### [PROVIDED RECORDS]
-----

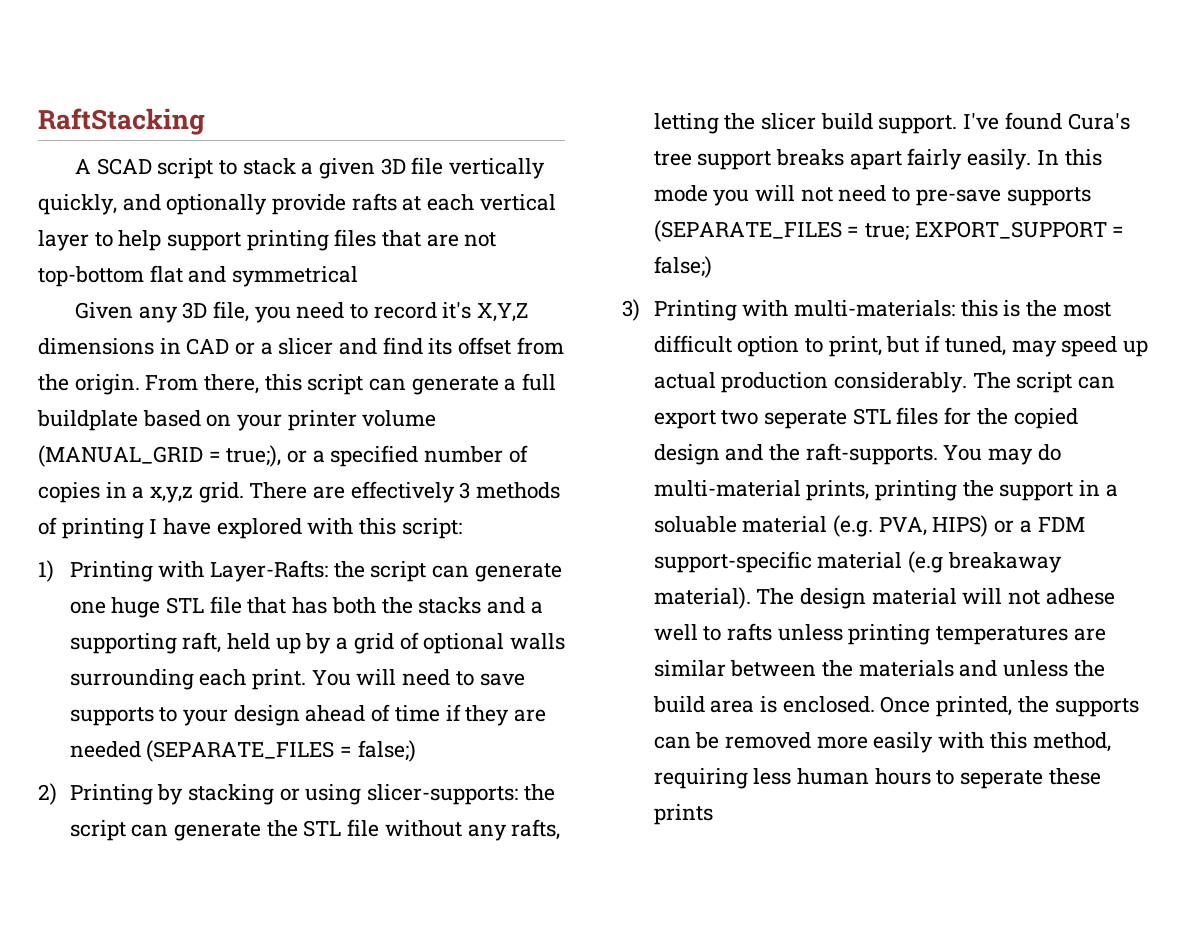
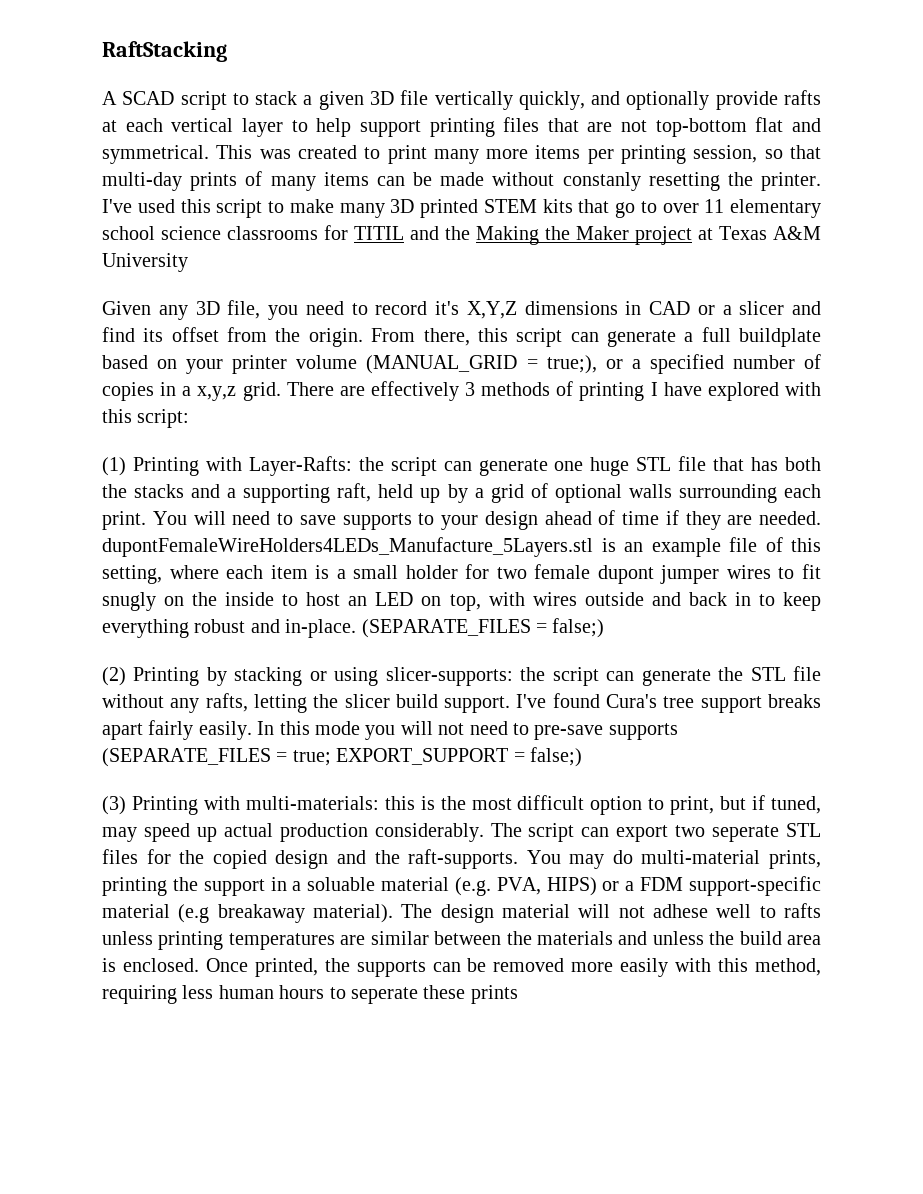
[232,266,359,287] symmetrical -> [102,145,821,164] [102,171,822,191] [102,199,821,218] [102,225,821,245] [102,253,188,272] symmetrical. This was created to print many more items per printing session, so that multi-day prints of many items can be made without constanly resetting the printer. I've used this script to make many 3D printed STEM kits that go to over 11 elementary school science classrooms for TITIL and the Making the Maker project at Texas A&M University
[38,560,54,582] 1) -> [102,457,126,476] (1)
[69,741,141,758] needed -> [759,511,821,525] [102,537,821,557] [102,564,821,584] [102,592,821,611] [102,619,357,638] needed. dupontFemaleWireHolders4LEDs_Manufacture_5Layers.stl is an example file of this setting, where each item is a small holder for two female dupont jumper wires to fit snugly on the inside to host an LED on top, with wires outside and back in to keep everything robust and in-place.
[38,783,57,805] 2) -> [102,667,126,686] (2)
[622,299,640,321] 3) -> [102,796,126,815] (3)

-----

### [WRITTEN TASK]
Keep every word of the lines above unchanged in the copy, and omit the pictures.

### [OUTPUT OF THE EXERCISE]
[232,266,359,287] symmetrical -> [102,145,821,164] [102,171,822,191] [102,199,821,218] [102,225,821,245] [102,253,188,272] symmetrical. This was created to print many more items per printing session, so that multi-day prints of many items can be made without constanly resetting the printer. I've used this script to make many 3D printed STEM kits that go to over 11 elementary school science classrooms for TITIL and the Making the Maker project at Texas A&M University
[38,560,54,582] 1) -> [102,457,126,476] (1)
[69,741,141,758] needed -> [759,511,821,525] [102,537,821,557] [102,564,821,584] [102,592,821,611] [102,619,357,638] needed. dupontFemaleWireHolders4LEDs_Manufacture_5Layers.stl is an example file of this setting, where each item is a small holder for two female dupont jumper wires to fit snugly on the inside to host an LED on top, with wires outside and back in to keep everything robust and in-place.
[38,783,57,805] 2) -> [102,667,126,686] (2)
[622,299,640,321] 3) -> [102,796,126,815] (3)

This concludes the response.